Zehntausende Motorsportfans kommen jedes Jahr zum 24-Stunden-Rennen auf den Daytona International Speedway. Die Streckenbetreiber werben mit dem Zusatz „World center of racing“. Der 5,7 Kilometer lange Kurs ist einzigartig: Er besteht aus einem Hochgeschwindigkeits-Trioval und einem Infield mit kurvigem Geschlängel, in dem man praktisch nicht überholen kann. Das Besondere an der Strecke sind die Steilkurven mit satten 31 Grad Neigung. Die physikalischen Kräfte, die auf die Fahrer einwirken, können einige Besucher leibhaftig erfahren. Automobilhersteller bieten sogenannte „Hot Laps“ an, „heiße Runden“, in denen ein Instruktor Rennfans über die Strecke fährt. Die Piloten sind fast alle Profis.
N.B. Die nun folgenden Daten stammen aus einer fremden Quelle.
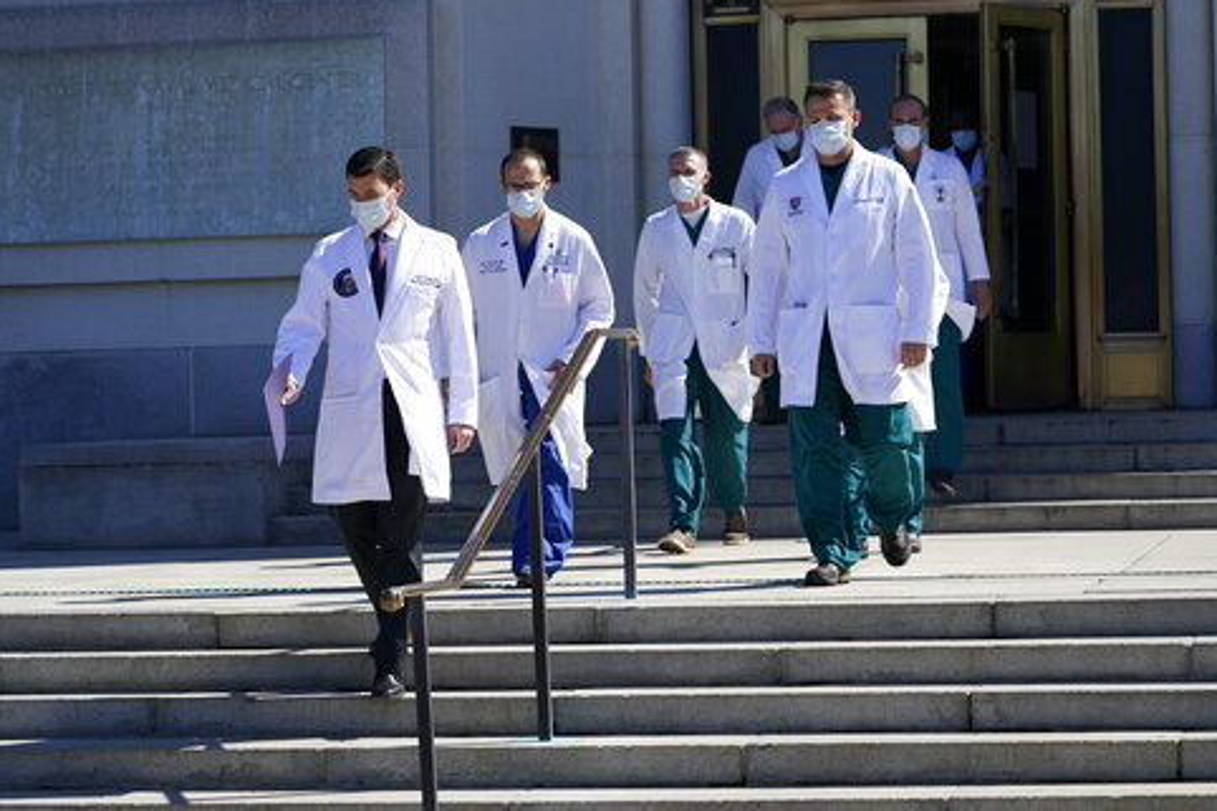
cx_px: 598
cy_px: 383
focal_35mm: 121
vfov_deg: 11.3
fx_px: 4089
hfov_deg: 16.9
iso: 200
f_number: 6.3
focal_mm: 114
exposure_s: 1/1000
Am Anfang der Strecke wartet James in einem Porsche 911 Turbo auf seine Kundschaft. Hinter seinem Fahrzeug stehen die „Taxis“ der anderen in Daytona vertretenen Hersteller. Sobald die Strecke freigegeben ist, gibt James Gas – und zwar richtig Gas. Entsprechend hoch sind die Fliehkräfte im kurvenreichen Infield, entsprechend hoch ist bei den meisten Beifahrern die Pulsfrequenz. Etwas entspannter ist die Fahrt in den Steilkurven. Dort sind die seitlichen Fliehkräfte bei hohem Tempo wegen der Überhöhung der Kurven kaum zu spüren. Aber dann wartet die Bus-Stop-Schikane. Dort kommt es auf den richtigen Bremspunkt an: Links, rechts, rechts, links und dann wieder in die nächste Steilwandkurve.
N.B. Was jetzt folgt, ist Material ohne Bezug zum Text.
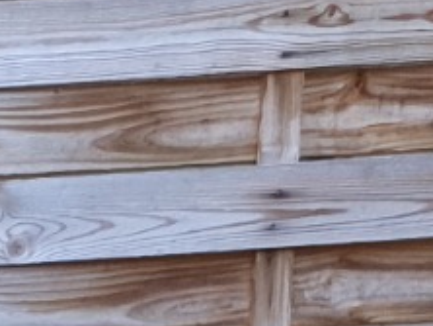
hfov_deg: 9.4
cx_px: -605
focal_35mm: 187
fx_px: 2342
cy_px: 1050
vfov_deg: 7.0
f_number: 2.4
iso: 64
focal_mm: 4.32
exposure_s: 1/100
Für die Fahrer geht es auf der Strecke sehr viel ernster zur Sache. Hurley Haywood durfte am Sonnabend zum ersten Mal die grüne Flagge zur Startfreigabe schwenken. Für ihn eine neue Perspektive. Bei seinen 40 Starts hatte er Grün immer nur aus dem Cockpit heraus gesehen.